A las 8, el vigilante del hospital sacó un frasco de formol y con una jeringa se lo inyectaba en el abdomen a los cadáveres de las familias que querían mantenerlos un poco más con ellos.
'No hay tiempo para velarlos'
"Se van a venir las pestes", decían algunos y comenzaron a sacar tapabocas. "Hay que enterrarlos enseguida, no hay tiempo para velarlos", gritaban los policías. Los que tenían desaparecidos llegaban y abrìan las bolsas, una a una, esperando que se hubieran confundido. Los legistas les sacaban las manos para tomarles las huellas y una foto.

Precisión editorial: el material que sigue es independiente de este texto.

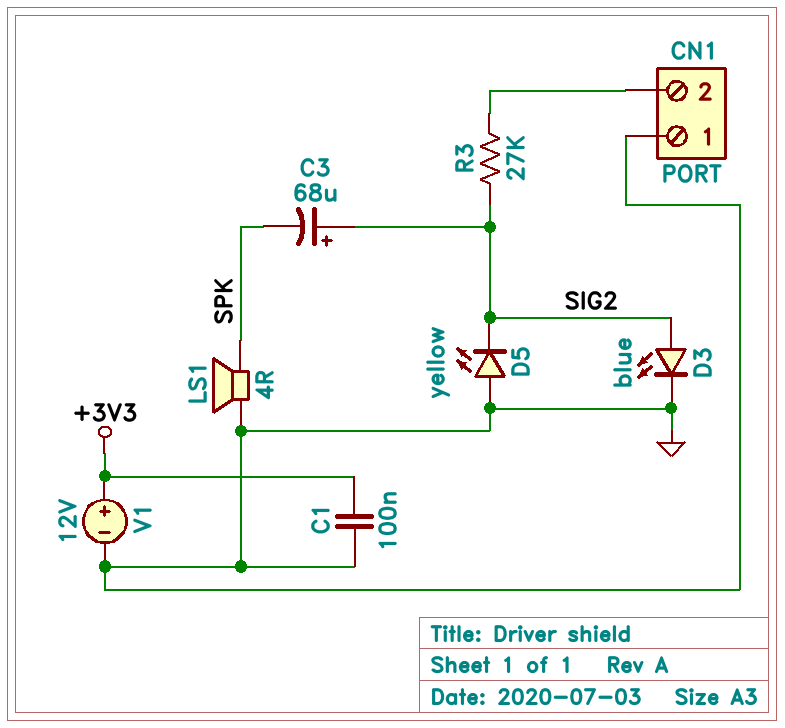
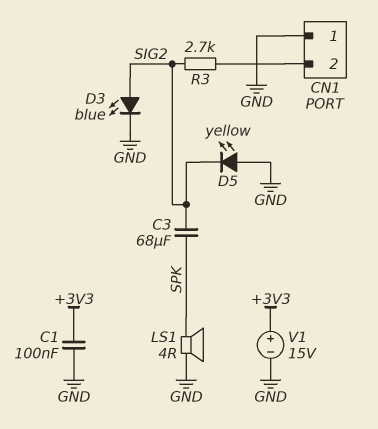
C3: 68uF (plus SIG2, minus SPK) -> 68uF (SIG2, SPK)
R3: 27k (CN1/2, SIG2) -> 2.7k (CN1/2, SIG2)
V1: 12V (plus +3V3, minus GND) -> 15V (plus +3V3, minus GND)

A las 9, la Policía comenzó a entregar ataúdes cafés y grises, forrados de blanco. Cada familia cargaba el cajón y metía a su esposo o padre o hijos o tío o abuelo, como pudiera. Mary se negaba a meter a un cajón a sus niños. La Policía le hablaba y le decía que ella misma lo hiciera.
Entre lágrimas y gritos, los cargó y los metiò casi obligada, uno a uno en un cajón para adultos, pues no había para niños. "Ay mis bebés", decía. Otros familiares metieron en una caja a su esposo.
Las familias de las víctimas, que vestían de rojo, de amarillo, de verde, porque el terremoto no les dejó ropa para el luto, también tenían que ponerles unos clavos a la caja. Cuando ya se los iban a llevar, Mary se dio cuenta que sus hijos estaban con zapatos e hizo que los volvieran a destapar para quitárselos. Un niño no se puede ir al cielo calzado.
Pero no todos tenían los cadáveres en esta improvisada morgue. Pilar Jacobo fue a preguntar por un cajón para su hermana Esperanza y su sobrino Édgar, de 9 años, que estaban velando en una mesa en su casa. "A ellos los cogió el terremoto en la calle. Mi hermana fue a recoger al niño del colegio, iban a tomar la micro y los aplastó una pared. Un hermano la identificó por una cicatriz en la mano. Ella era pobre, trabajaba de auxiliar de limpieza en un nido".
Cada familia cargó sus ataúdes y los pusieron en el andén. En los pocos carros que servían, los metían y se los llevaron para el cementerio. En el camposanto, les tocó ayudar a abrir las fosas y enterrarlos sin una misa, sin agua bendita.
En la tarde, los cadáveres seguían llegando al hospital. Ya menos que el primer día. La noche volvió y el perro negro seguía rondando los pocos muertos, la gente decía que tal vez estaba buscando entre ellos a su amo.